The Atlas of Shared Learning

Case study

Safety on board – reducing risk

Leading change

A Ward Sister at Solent NHS Trust led the implementation of a Patient Safety Board on a neuro-rehabilitation ward which has significantly improved staff accessibility to patient information relating to risk. This has improved patient safety, staff and patient experience and use of resources.

Where to look

The importance of patient handover and good communication is well documented. An accurate handover of clinical information is of great importance to continuity and safety of care. If clinically relevant information is not shared accurately and in a timely manner it may lead to adverse events, delays in treatment and diagnosis, inappropriate treatment and omission of care (Smeulers et al., 2014).

Staff on the neuro-rehabilitation ward at Western Community Hospital care for patients who have a variety of neurological conditions and support needs. These patients are often at risk of falling, have swallowing problems and are under The Deprivation of Liberty Safeguards (DoLS) which is the procedure prescribed in law when it is necessary to deprive of their liberty a resident or patient who lacks capacity to consent to their care and treatment in order to keep them safe from harm.

The necessity for staff to check information on computer systems and notes was observed to be having an impact, delaying the right care being delivered and causing some near miss incidents. The Ward Sister identified that as well as being an inefficient use of staff time, there were significant issues with accessibility of patient information. This meant there was unwarranted variation in the process for effectively identifying and communicating any risks during handover.
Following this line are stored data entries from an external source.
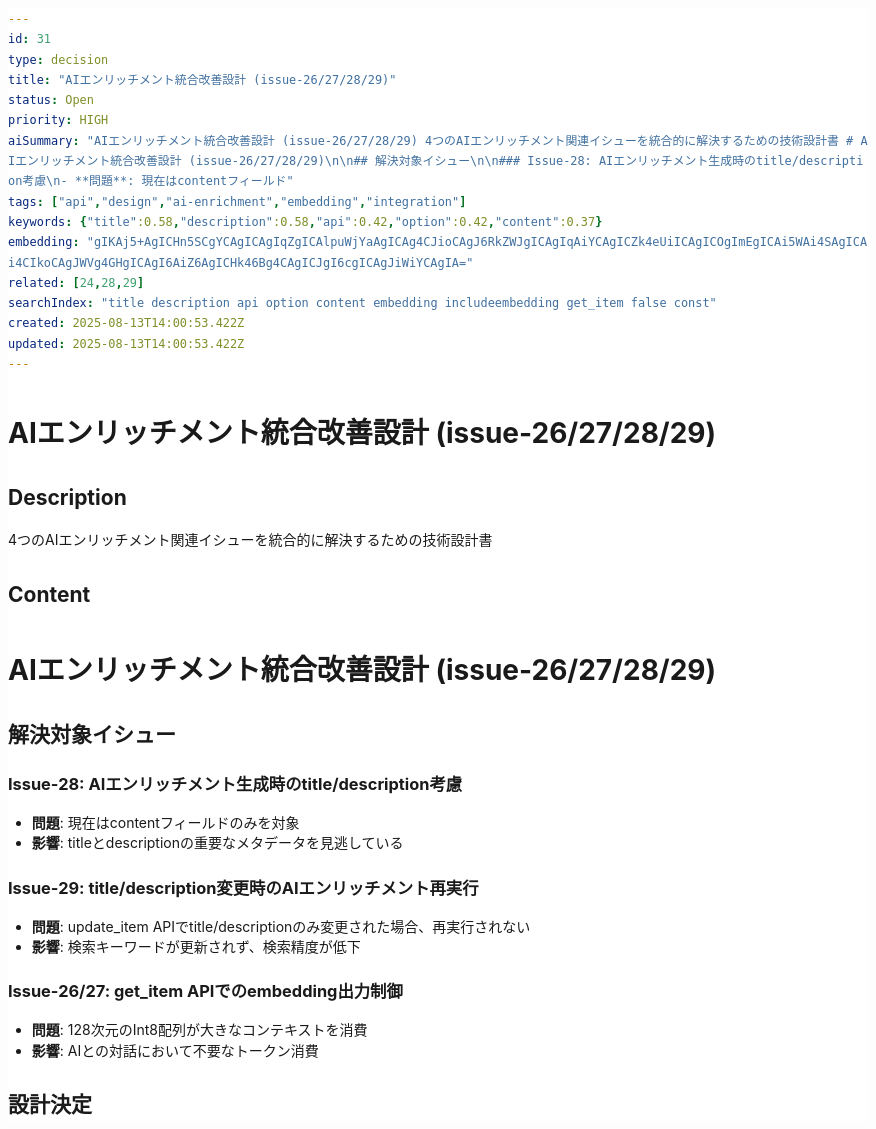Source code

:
 ```yaml
---
id: 31
type: decision
title: "AIエンリッチメント統合改善設計 (issue-26/27/28/29)"
status: Open
priority: HIGH
aiSummary: "AIエンリッチメント統合改善設計 (issue-26/27/28/29) 4つのAIエンリッチメント関連イシューを統合的に解決するための技術設計書 # AIエンリッチメント統合改善設計 (issue-26/27/28/29)\n\n## 解決対象イシュー\n\n### Issue-28: AIエンリッチメント生成時のtitle/description考慮\n- **問題**: 現在はcontentフィールド"
tags: ["api","design","ai-enrichment","embedding","integration"]
keywords: {"title":0.58,"description":0.58,"api":0.42,"option":0.42,"content":0.37}
embedding: "gIKAj5+AgICHn5SCgYCAgICAgIqZgICAlpuWjYaAgICAg4CJioCAgJ6RkZWJgICAgIqAiYCAgICZk4eUiICAgICOgImEgICAi5WAi4SAgICAi4CIkoCAgJWVg4GHgICAgI6AiZ6AgICHk46Bg4CAgICJgI6cgICAgJiWiYCAgIA="
related: [24,28,29]
searchIndex: "title description api option content embedding includeembedding get_item false const"
created: 2025-08-13T14:00:53.422Z
updated: 2025-08-13T14:00:53.422Z
---
```


# AIエンリッチメント統合改善設計 (issue-26/27/28/29)

## Description

4つのAIエンリッチメント関連イシューを統合的に解決するための技術設計書

## Content

# AIエンリッチメント統合改善設計 (issue-26/27/28/29)

## 解決対象イシュー

### Issue-28: AIエンリッチメント生成時のtitle/description考慮
- **問題**: 現在はcontentフィールドのみを対象
- **影響**: titleとdescriptionの重要なメタデータを見逃している

### Issue-29: title/description変更時のAIエンリッチメント再実行
- **問題**: update_item APIでtitle/descriptionのみ変更された場合、再実行されない
- **影響**: 検索キーワードが更新されず、検索精度が低下

### Issue-26/27: get_item APIでのembedding出力制御
- **問題**: 128次元のInt8配列が大きなコンテキストを消費
- **影響**: AIとの対話において不要なトークン消費

## 設計決定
This was not in the best interests of their neuro-rehabilitation patients.

What to change

All patient notes contained comprehensive and up-to-date handover information about DoLS, resus status, ‘do not attempt CPR’ (DNACPR) orders as well as swallowing and falls risk. However, these records were not always in the same place reducing ease of access for staff and sometimes leading to risk factors not being recorded which could impact on quality of care delivery.

At the Nursing and multidisciplinary team (MDT) meeting, discussions identified that the accessibility of important information was an issue and the need to make changes to improve this was the way forward.

How to change

The Ward Sister, with support from the Quality Improvement team, undertook an audit to look at staff knowledge of three risk areas in relation to patients currently on the ward. Whilst all eight staff taking part knew which patients were not for resuscitation, only a quarter knew how many patients were under DoSL, and no-one had knowledge of the current patients with swallowing difficulties.

After further discussions with the MDT it was agreed to introduce patient information relating to swallowing problems, fall risks and DoLS on the existing white board in the ward office. The board was chosen because it was well utilised by the entire MDT, kept up-to-date, and in a central accessible position in the ward office. It was also considered a pragmatic approach.

Magnets were used on the board to identify the risk issues with a reminder colour-coding key for staff:

  • yellow for swallowing problems;
  • blue for fall risks;
  • black for DoLS; and,
  • red for do not resuscitate.

It was easy for staff to update the board using the magnets and enabled any rotational or agency staff to easily see and understand the new system.

The new process was initially tested for two weeks, during which the Ward Sister gathered feedback from staff. Some changes were made to the initial board template to make it easier to read and sustain, and the process was tested for a further two weeks to ensure it was working well. The board and magnets are being used daily and the change is now embedded into the ward routine.

Adding value

Better outcomes – An audit was undertaken a month after the board had been introduced by the Ward Sister and Quality Improvement Team. Using the same baseline measurements, they found that 100% of staff now knew which patients were under DoLs, at fall risk, had swallowing problems and were not for resuscitation compared to the initial 42% overall at the start of the change improvement. The ward has a very low incident rate and therefore there has not been a significant change in this. The information being provided by the different coloured magnets are a simple way of preventing error and ensuring staff have the correct information to hand.

Better experience – The magnets on the board are a simple and quick reference point for staff to find out the information required in an area where clinical conversations occur. Feedback includes “why did we not do it before”. Patients are receiving appropriate care immediately as the appropriate information is to hand.

Better use of resources – As information is now easily accessible to staff, they are no longer spending lots of time looking for it and can spend that time giving the right care at the right time for patients.

Challenges and lessons learnt for implementation

There was little resistance to the change because the team felt involved in the decision and had identified the problem themselves. The key to the project being successful was knowing the staff group and listening to their opinions and suggestions. This ensured that the whole team were engaged with the change.

Staff acknowledged that this was a small-scale change which had a large impact and this has motivated them to make further quality improvements relating to patient safety and their clinical handover.